BY DOMINIC WIGHTMAN
Jimmy Carter died on the 29th of December. A century old. The press fêted him, especially the left flank of the mainstream media. Now that the obligatory 72 hours have passed, it’s fair to speak plainly. Carter runs Biden close for the title of worst modern American president. I saw the actions of his ‘philanthropic’ arm firsthand in the Philippines—sinister, appalling. But Carter’s sins aren’t the whole of this story.
What stays with me isn’t Carter’s mixed legacy, but the perspective of the aged. A hundred years is a span of time most of us can’t grasp. I’ve always wondered what centenarians think of their lives. Not the surface stuff — “I enjoy a bite of chocolate or a sip of whisky.” That sort of fluff titillates BBC local news, but it doesn’t linger. What intrigues me is the deeper view:
Why do they think they’ve lasted so long? What does life mean after such a stretch? And what of death, having seen so much of it?
A few years ago, I sat on a low stone wall overlooking a Cornish beach. My children swam in the sea below. (I prefer to watch the sea, not swim in it.) Beside me was an old man—a nonagenarian. I struck up a conversation with him. Always talk to your elders. The best we can do is listen and learn from those who’ve walked ahead.
He’d been a professor in the humanities at a well-respected university in the Southwest and was told not long before that he had no more than a year to live. Congestive heart failure. (I looked him up later; he died in 2022, four months or so after we spoke.)
He talked, and I listened.
Some things he said stayed with me, sharp enough to jot in my commonplace book. Ninety years on this earth had distilled his thoughts to their essence.

Here’s what I jotted down from that day perched on that wall:
On the Nature of the World:
“The world is grander and crueller than you can imagine. Its beauty will take your breath away, and its indifference will break your heart. Accept both without bitterness, and you’ll live well enough.”
On Death:
“I’ve watched death come for friends, enemies, strangers, and loved ones. It’s as ordinary as sunrise. Don’t fear it. Just make your life worthy of the leaving.”
On Time:
“Time is precious. It slips through your fingers like water, faster and faster. Hold it too tightly, and you’ll lose its flow. Waste it, and it’s gone for good.”
On Love:
“Love is life’s greatest risk and its only true reward. Every heartache I’ve had was worth it for the love I knew. To love is to live fully.”
On Change:
“Change is constant. Resisting it is like fighting the tide. Better to ride the waves and see where they take you.”
On Mistakes:
“Mistakes teach us humility. The only real failure is not learning from them or letting them define you.”
On Gratitude:
“Gratitude is the antidote to entitlement. Count your blessings—not because they’re rare, but because they’re fleeting.”
On Humanity:
“Humans are marvels of kindness and cruelty. Forgive them, not because they deserve it, but because hate only burns you.”
What kind of man was the professor?
He spoke with the calm of a fellow who had seen the folly of idealism and cynicism alike. As he talked, the waves lapped below as they do today. His words were simple, but they had weight.

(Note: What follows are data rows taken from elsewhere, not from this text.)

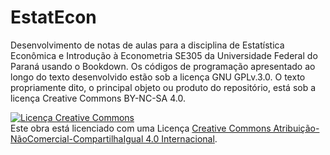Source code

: # EstatEcon
Desenvolvimento de notas de aulas para a disciplina de Estatística Econômica e Introdução à Econometria SE305 da Universidade Federal do Paraná usando o Bookdown.
Os códigos de programação apresentado ao longo do texto desenvolvido estão sob a licença GNU GPLv.3.0. O texto propriamente dito, o principal objeto ou produto do repositório, está sob a licença Creative Commons BY-NC-SA 4.0.

<a rel="license" href="http://creativecommons.org/licenses/by-nc-sa/4.0/"><img alt="Licença Creative Commons" style="border-width:0" src="https://i.creativecommons.org/l/by-nc-sa/4.0/88x31.png" /></a><br />Este obra está licenciado com uma Licença <a rel="license" href="http://creativecommons.org/licenses/by-nc-sa/4.0/">Creative Commons Atribuição-NãoComercial-CompartilhaIgual 4.0 Internacional</a>.
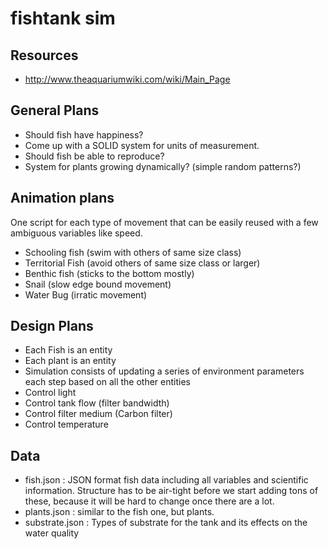 # fishtank sim

## Resources
- http://www.theaquariumwiki.com/wiki/Main_Page


## General Plans
- Should fish have happiness?
- Come up with a SOLID system for units of measurement.
- Should fish be able to reproduce?
- System for plants growing dynamically? (simple random patterns?)

## Animation plans
One script for each type of movement that can be easily reused with a few ambiguous variables like speed.
- Schooling fish (swim with others of same size class)
- Territorial Fish (avoid others of same size class or larger)
- Benthic fish (sticks to the bottom mostly)
- Snail (slow edge bound movement)
- Water Bug (irratic movement)

## Design Plans
- Each Fish is an entity
- Each plant is an entity
- Simulation consists of updating a series of environment parameters each step based on all the other entities
- Control light
- Control tank flow (filter bandwidth)
- Control filter medium (Carbon filter)
- Control temperature

## Data
- fish.json : JSON format fish data including all variables and scientific information. Structure has to be air-tight before we start adding tons of these, because it will be hard to change once there are a lot.
- plants.json : similar to the fish one, but plants.
- substrate.json : Types of substrate for the tank and its effects on the water quality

I suppose time does that. It grinds away the excess, leaving truths polished smooth. Maybe Carter reached a similar kind of stasis. For such thoughts aren’t impossible to grasp when you’re young, but they take on meaning when spoken by someone who has lived long enough to test them against life’s anvil.
How interesting that Life seems short, even at ninety years long.
Dominic Wightman is the Editor of Country Squire Magazine, works in finance, and is the author of five and a half books.